> [WORK TO COMPLETE]:
Here are the records. Write out exactly the lines between the one holding "console.log( x + y + z + w + p );" and the one holding "Appendix C — Observability KPIs", inclusive.

------------------------------------------------------------

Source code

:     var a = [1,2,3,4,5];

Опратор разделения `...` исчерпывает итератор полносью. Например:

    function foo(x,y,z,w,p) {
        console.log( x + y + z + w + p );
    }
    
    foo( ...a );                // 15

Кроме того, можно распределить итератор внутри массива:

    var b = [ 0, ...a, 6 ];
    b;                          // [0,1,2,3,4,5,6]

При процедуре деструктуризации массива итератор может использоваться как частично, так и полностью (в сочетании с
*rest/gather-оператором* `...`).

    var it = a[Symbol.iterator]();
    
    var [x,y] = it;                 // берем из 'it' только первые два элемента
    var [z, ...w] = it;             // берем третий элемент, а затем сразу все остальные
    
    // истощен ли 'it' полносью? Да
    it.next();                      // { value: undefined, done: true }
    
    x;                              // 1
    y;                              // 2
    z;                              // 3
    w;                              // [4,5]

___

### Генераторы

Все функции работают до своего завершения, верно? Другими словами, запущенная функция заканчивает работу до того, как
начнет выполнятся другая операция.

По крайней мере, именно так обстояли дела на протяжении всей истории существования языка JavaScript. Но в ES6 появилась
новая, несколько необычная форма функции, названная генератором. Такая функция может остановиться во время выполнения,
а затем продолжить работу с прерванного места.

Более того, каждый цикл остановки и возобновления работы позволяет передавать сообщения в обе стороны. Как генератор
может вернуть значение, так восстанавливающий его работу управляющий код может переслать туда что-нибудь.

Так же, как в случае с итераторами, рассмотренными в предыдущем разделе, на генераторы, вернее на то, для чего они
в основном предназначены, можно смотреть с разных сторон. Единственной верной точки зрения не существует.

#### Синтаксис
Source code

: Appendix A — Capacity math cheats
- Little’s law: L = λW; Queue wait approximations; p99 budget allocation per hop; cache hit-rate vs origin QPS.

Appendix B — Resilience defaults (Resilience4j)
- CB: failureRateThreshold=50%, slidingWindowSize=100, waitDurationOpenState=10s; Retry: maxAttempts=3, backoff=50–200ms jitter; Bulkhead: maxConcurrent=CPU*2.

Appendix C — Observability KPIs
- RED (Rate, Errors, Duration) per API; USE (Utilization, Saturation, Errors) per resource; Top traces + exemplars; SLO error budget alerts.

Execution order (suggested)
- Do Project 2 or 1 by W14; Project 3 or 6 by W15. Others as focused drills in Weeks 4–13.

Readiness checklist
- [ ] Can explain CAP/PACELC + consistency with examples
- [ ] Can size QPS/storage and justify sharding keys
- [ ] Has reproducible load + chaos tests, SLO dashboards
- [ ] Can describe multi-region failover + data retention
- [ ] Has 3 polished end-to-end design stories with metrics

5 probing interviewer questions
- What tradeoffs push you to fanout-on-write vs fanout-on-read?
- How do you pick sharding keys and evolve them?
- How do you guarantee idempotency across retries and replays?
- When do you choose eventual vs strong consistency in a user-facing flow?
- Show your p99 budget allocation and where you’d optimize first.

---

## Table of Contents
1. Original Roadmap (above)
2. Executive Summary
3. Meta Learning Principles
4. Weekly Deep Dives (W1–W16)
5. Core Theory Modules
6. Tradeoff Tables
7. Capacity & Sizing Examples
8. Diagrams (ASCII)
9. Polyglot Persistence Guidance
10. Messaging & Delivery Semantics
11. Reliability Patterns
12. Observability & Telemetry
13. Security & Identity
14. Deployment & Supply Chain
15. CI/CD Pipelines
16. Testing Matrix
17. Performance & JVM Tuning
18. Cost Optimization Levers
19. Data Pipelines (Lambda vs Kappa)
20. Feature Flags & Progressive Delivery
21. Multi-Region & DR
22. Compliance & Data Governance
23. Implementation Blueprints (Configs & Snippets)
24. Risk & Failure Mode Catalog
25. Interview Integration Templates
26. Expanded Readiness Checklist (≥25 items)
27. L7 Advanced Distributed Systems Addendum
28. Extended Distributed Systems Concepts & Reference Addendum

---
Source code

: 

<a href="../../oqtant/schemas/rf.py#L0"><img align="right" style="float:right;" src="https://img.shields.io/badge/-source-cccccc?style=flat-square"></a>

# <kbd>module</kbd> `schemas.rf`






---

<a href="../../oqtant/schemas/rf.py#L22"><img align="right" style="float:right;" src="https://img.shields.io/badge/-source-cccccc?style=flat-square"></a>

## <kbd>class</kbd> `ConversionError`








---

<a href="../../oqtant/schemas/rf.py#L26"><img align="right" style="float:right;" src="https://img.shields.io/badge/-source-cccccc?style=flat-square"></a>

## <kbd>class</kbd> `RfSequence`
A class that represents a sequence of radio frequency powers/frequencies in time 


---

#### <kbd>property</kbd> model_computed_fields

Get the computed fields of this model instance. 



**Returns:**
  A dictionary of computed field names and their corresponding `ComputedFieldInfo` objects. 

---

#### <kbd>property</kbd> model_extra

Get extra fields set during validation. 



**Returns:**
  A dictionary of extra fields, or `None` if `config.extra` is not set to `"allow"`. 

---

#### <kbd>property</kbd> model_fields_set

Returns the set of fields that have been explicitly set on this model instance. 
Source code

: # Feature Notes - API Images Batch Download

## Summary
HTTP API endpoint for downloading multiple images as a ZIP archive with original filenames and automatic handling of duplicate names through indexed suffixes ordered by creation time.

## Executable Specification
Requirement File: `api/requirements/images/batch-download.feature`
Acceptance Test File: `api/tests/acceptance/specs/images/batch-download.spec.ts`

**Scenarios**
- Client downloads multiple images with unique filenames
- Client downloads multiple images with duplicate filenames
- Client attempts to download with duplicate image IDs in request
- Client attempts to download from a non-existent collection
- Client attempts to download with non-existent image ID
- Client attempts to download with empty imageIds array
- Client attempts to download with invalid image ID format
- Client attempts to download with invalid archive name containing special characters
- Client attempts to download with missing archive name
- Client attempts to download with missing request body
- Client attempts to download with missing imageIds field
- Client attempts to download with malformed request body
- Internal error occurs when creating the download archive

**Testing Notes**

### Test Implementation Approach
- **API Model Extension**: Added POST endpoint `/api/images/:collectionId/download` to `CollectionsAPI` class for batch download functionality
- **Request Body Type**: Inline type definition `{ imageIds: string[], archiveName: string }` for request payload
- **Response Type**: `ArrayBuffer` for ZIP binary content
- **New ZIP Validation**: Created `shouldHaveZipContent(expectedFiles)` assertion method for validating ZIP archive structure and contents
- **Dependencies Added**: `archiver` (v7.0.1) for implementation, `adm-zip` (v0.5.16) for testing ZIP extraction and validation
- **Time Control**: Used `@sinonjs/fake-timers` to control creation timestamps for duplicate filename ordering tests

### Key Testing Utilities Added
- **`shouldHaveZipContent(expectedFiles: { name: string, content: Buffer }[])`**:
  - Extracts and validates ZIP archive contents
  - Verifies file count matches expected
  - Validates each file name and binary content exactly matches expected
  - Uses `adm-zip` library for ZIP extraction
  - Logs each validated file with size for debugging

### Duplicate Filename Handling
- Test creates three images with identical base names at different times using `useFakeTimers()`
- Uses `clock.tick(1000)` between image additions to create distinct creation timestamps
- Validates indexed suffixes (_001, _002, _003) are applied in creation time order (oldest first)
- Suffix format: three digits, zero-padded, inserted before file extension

------------------------------------------------------------

> [EXERCISE ANSWER]:
        console.log( x + y + z + w + p );
    }
    
    foo( ...a );                // 15

Кроме того, можно распределить итератор внутри массива:

    var b = [ 0, ...a, 6 ];
    b;                          // [0,1,2,3,4,5,6]

При процедуре деструктуризации массива итератор может использоваться как частично, так и полностью (в сочетании с
*rest/gather-оператором* `...`).

    var it = a[Symbol.iterator]();
    
    var [x,y] = it;                 // берем из 'it' только первые два элемента
    var [z, ...w] = it;             // берем третий элемент, а затем сразу все остальные
    
    // истощен ли 'it' полносью? Да
    it.next();                      // { value: undefined, done: true }
    
    x;                              // 1
    y;                              // 2
    z;                              // 3
    w;                              // [4,5]

___

### Генераторы

Все функции работают до своего завершения, верно? Другими словами, запущенная функция заканчивает работу до того, как
начнет выполнятся другая операция.

По крайней мере, именно так обстояли дела на протяжении всей истории существования языка JavaScript. Но в ES6 появилась
новая, несколько необычная форма функции, названная генератором. Такая функция может остановиться во время выполнения,
а затем продолжить работу с прерванного места.

Более того, каждый цикл остановки и возобновления работы позволяет передавать сообщения в обе стороны. Как генератор
может вернуть значение, так восстанавливающий его работу управляющий код может переслать туда что-нибудь.

Так же, как в случае с итераторами, рассмотренными в предыдущем разделе, на генераторы, вернее на то, для чего они
в основном предназначены, можно смотреть с разных сторон. Единственной верной точки зрения не существует.

#### Синтаксис
Source code

: Appendix A — Capacity math cheats
- Little’s law: L = λW; Queue wait approximations; p99 budget allocation per hop; cache hit-rate vs origin QPS.

Appendix B — Resilience defaults (Resilience4j)
- CB: failureRateThreshold=50%, slidingWindowSize=100, waitDurationOpenState=10s; Retry: maxAttempts=3, backoff=50–200ms jitter; Bulkhead: maxConcurrent=CPU*2.

Appendix C — Observability KPIs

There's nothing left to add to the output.